All told, this action and its predecessor have spent the better part of a decade in both state and federal court. The parties are familiar with its procedural history, so I will not recount it here in any detail. In brief, after voluntarily dismissing an earlier case, the plaintiffs filed suit in Missouri state court in 2011, bringing state law claims of negligence and strict liability, civil conspiracy, and contribution. The defendants removed the case to federal court. This court has jurisdiction under 9 U.S.C. § 205 because the action relates to a foreign arbitration. See Reid v. Doe Run Res. Corp., 701 F.3d 840, 843 (8th Cir. 2012).

At this time, this action consists of some twenty-odd cases consolidated for pretrial purposes and involving similar claims by more than 900 plaintiffs. The parties are engaged in limited discovery, and a special master has been appointed to assist with electronic discovery issues.

II. Federal Rule of Civil Procedure 44.1

The defendants request that I make a determination of foreign law pursuant to

Page 1018

Federal Rule of Civil Procedure 44.1. Under Rule 44.1, the determination of foreign law is a question of law -- not fact -- that can be based on any relevant source, " whether or not submitted by a party and whether or not admissible under the Federal Rules of Evidence." United States v. Matya, 541 F.2d 741, 746 n.10 (8th Cir. 1976) (citing Fed.R.Civ.P. 44.1).

> [Material shown]:
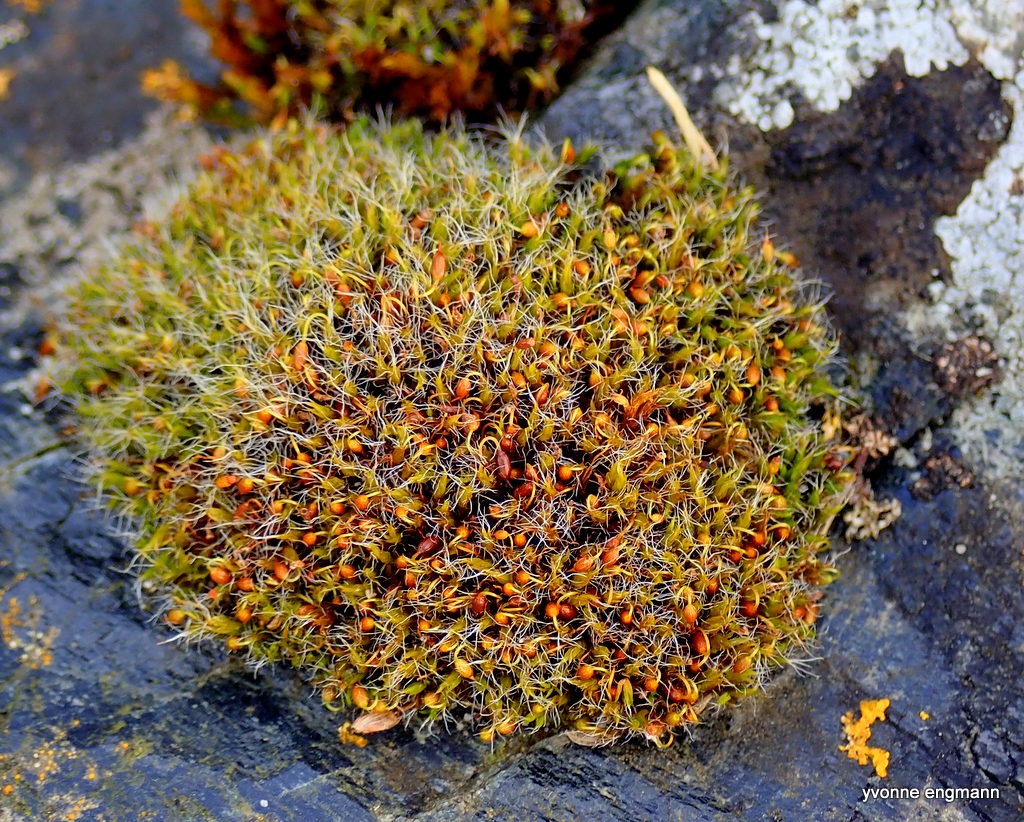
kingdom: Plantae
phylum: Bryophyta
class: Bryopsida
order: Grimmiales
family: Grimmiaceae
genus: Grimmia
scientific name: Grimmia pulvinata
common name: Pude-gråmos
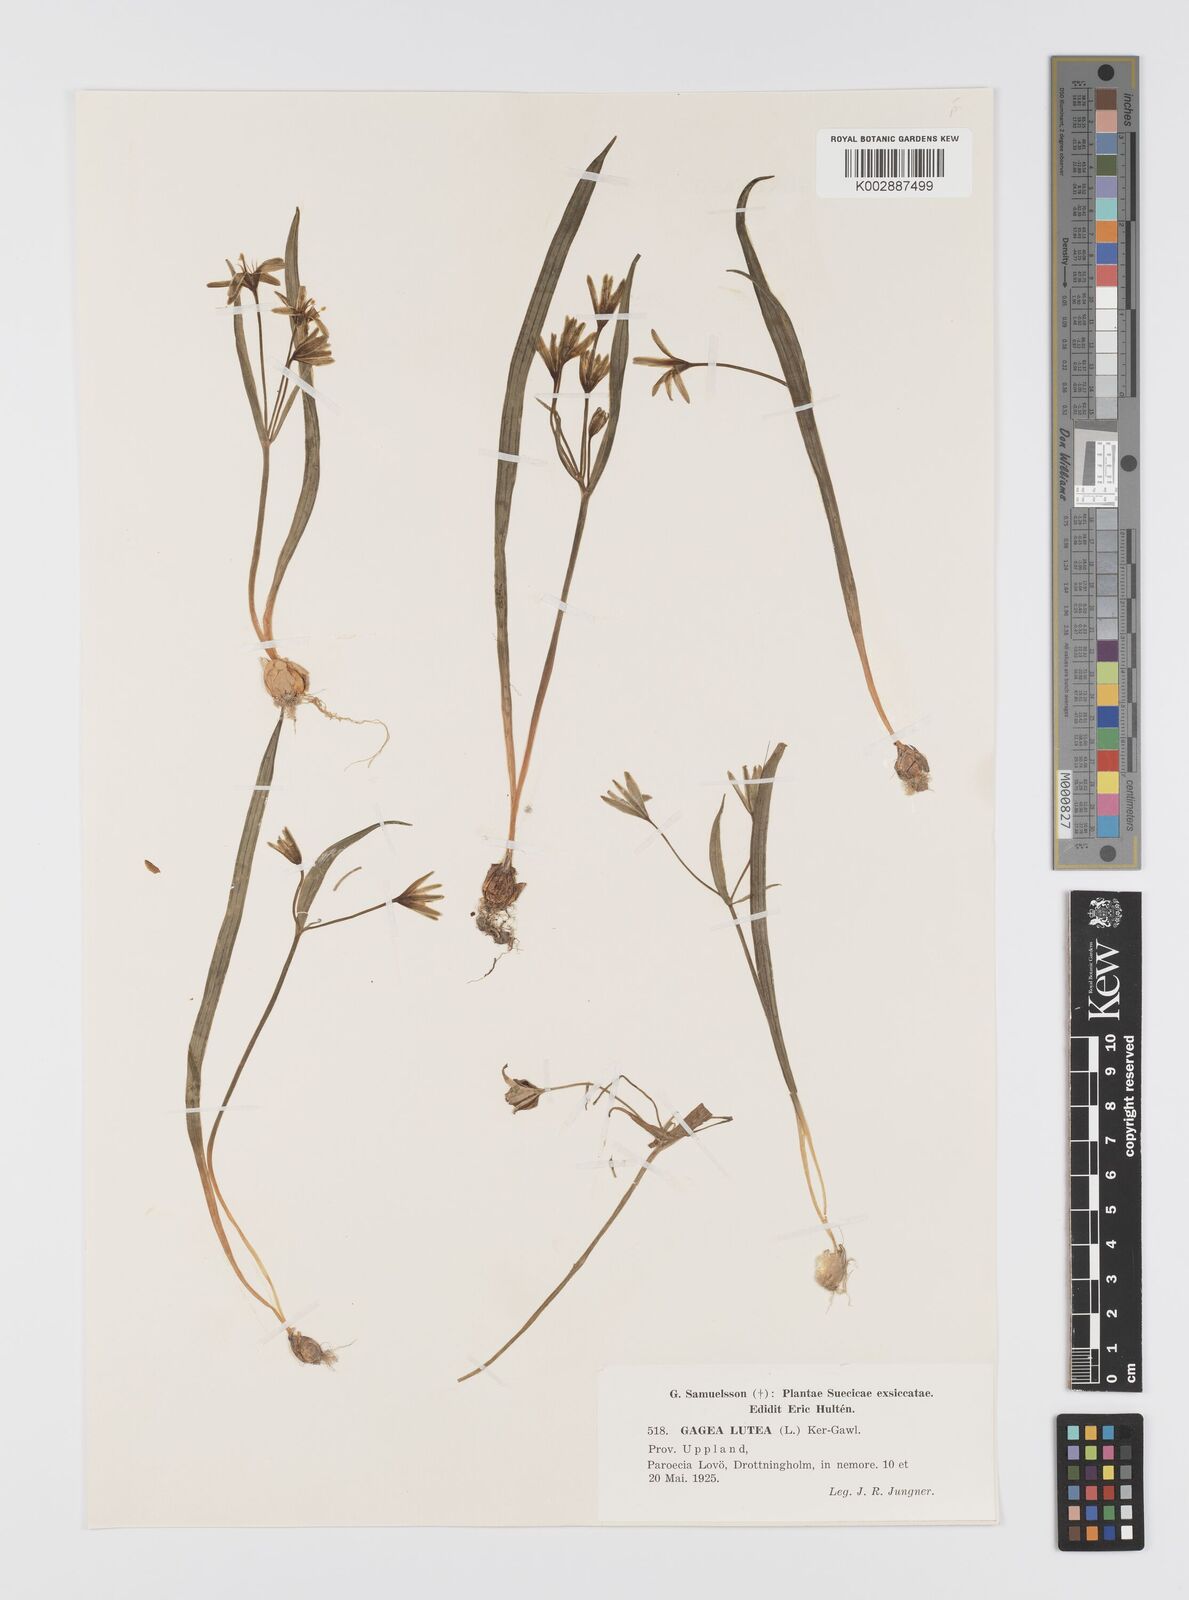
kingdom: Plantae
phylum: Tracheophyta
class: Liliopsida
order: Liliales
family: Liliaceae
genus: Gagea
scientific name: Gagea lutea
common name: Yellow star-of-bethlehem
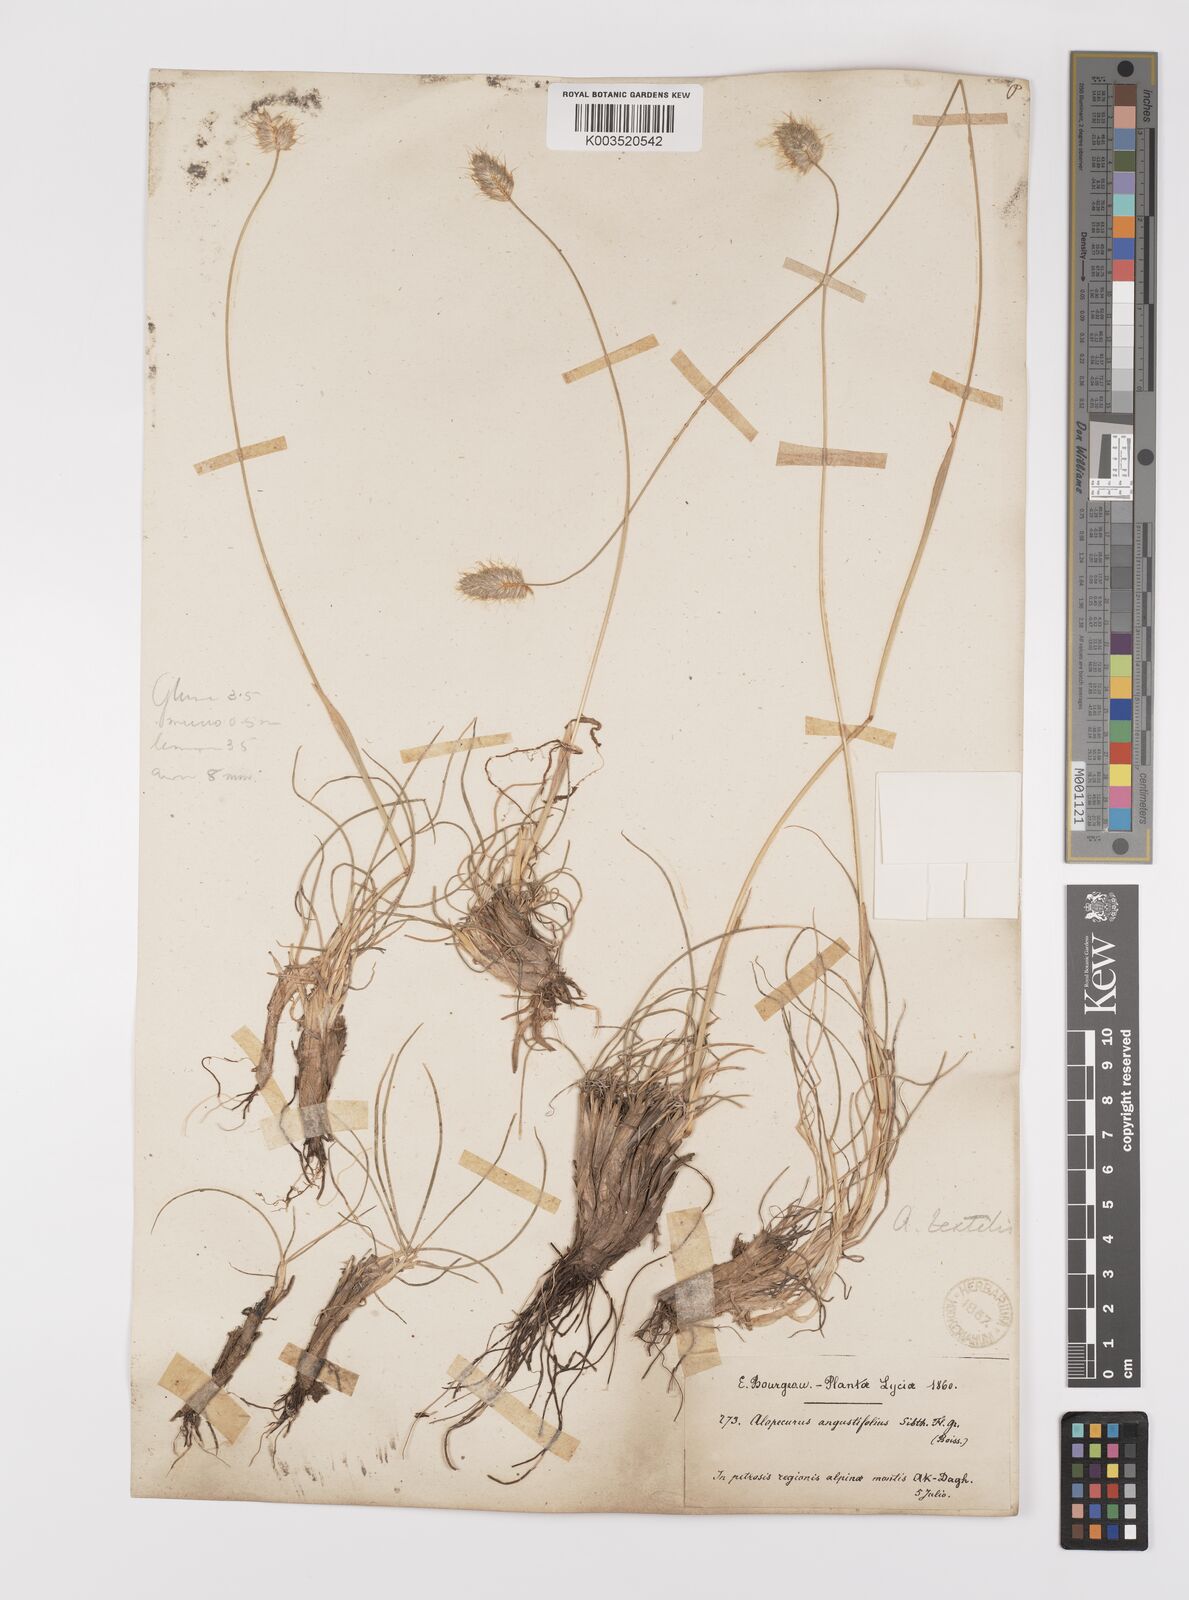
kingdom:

==

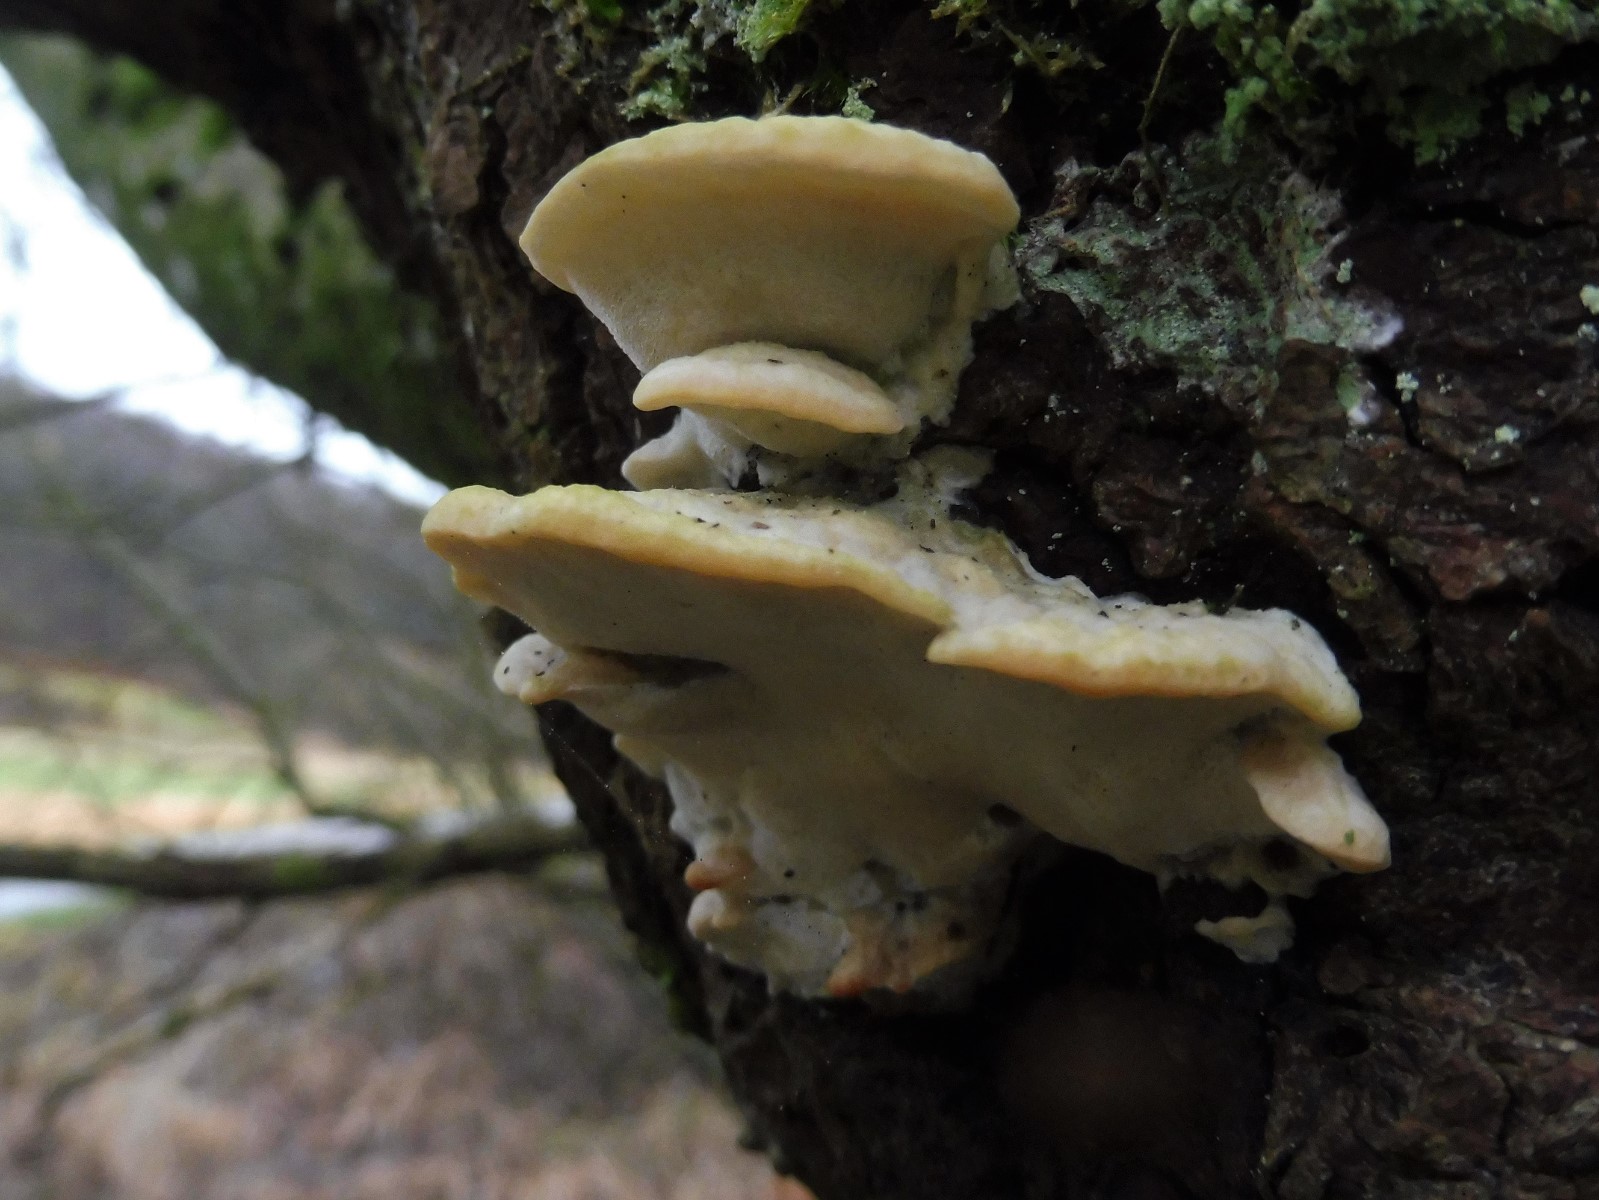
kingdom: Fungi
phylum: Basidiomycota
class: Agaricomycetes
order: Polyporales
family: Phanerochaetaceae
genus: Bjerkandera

> [Problems to solve]:
**1.** For each statement below, say whether it agrees with the court opinion, answering yes or no and quoting the deciding words of the text. (a) The plaintiffs filed suit in Missouri state court in 2011. (b) The action involves claims by more than 900 plaintiffs. (c) A special master was appointed to assist with expert testimony.
**2.** Please write out the stretch of the court opinion from "II. Federal Rule" through "(citing Fed.R.Civ.P. 44.1).", renaming "foreign law" as "overseas law" throughout.
**3.** Under what statute does the court opinion say the court has jurisdiction?

> [Solved tasks]:
**1.**
(a) Yes: "the plaintiffs filed suit in Missouri state court in 2011"
(b) Yes: "involving similar claims by more than 900 plaintiffs"
(c) No: "a special master has been appointed to assist with electronic discovery issues"

**2.**
II. Federal Rule of Civil Procedure 44.1

The defendants request that I make a determination of overseas law pursuant to

Page 1018

Federal Rule of Civil Procedure 44.1. Under Rule 44.1, the determination of overseas law is a question of law -- not fact -- that can be based on any relevant source, " whether or not submitted by a party and whether or not admissible under the Federal Rules of Evidence." United States v. Matya, 541 F.2d 741, 746 n.10 (8th Cir. 1976) (citing Fed.R.Civ.P. 44.1).

**3.** 9 U.S.C. § 205, because the action relates to a foreign arbitration.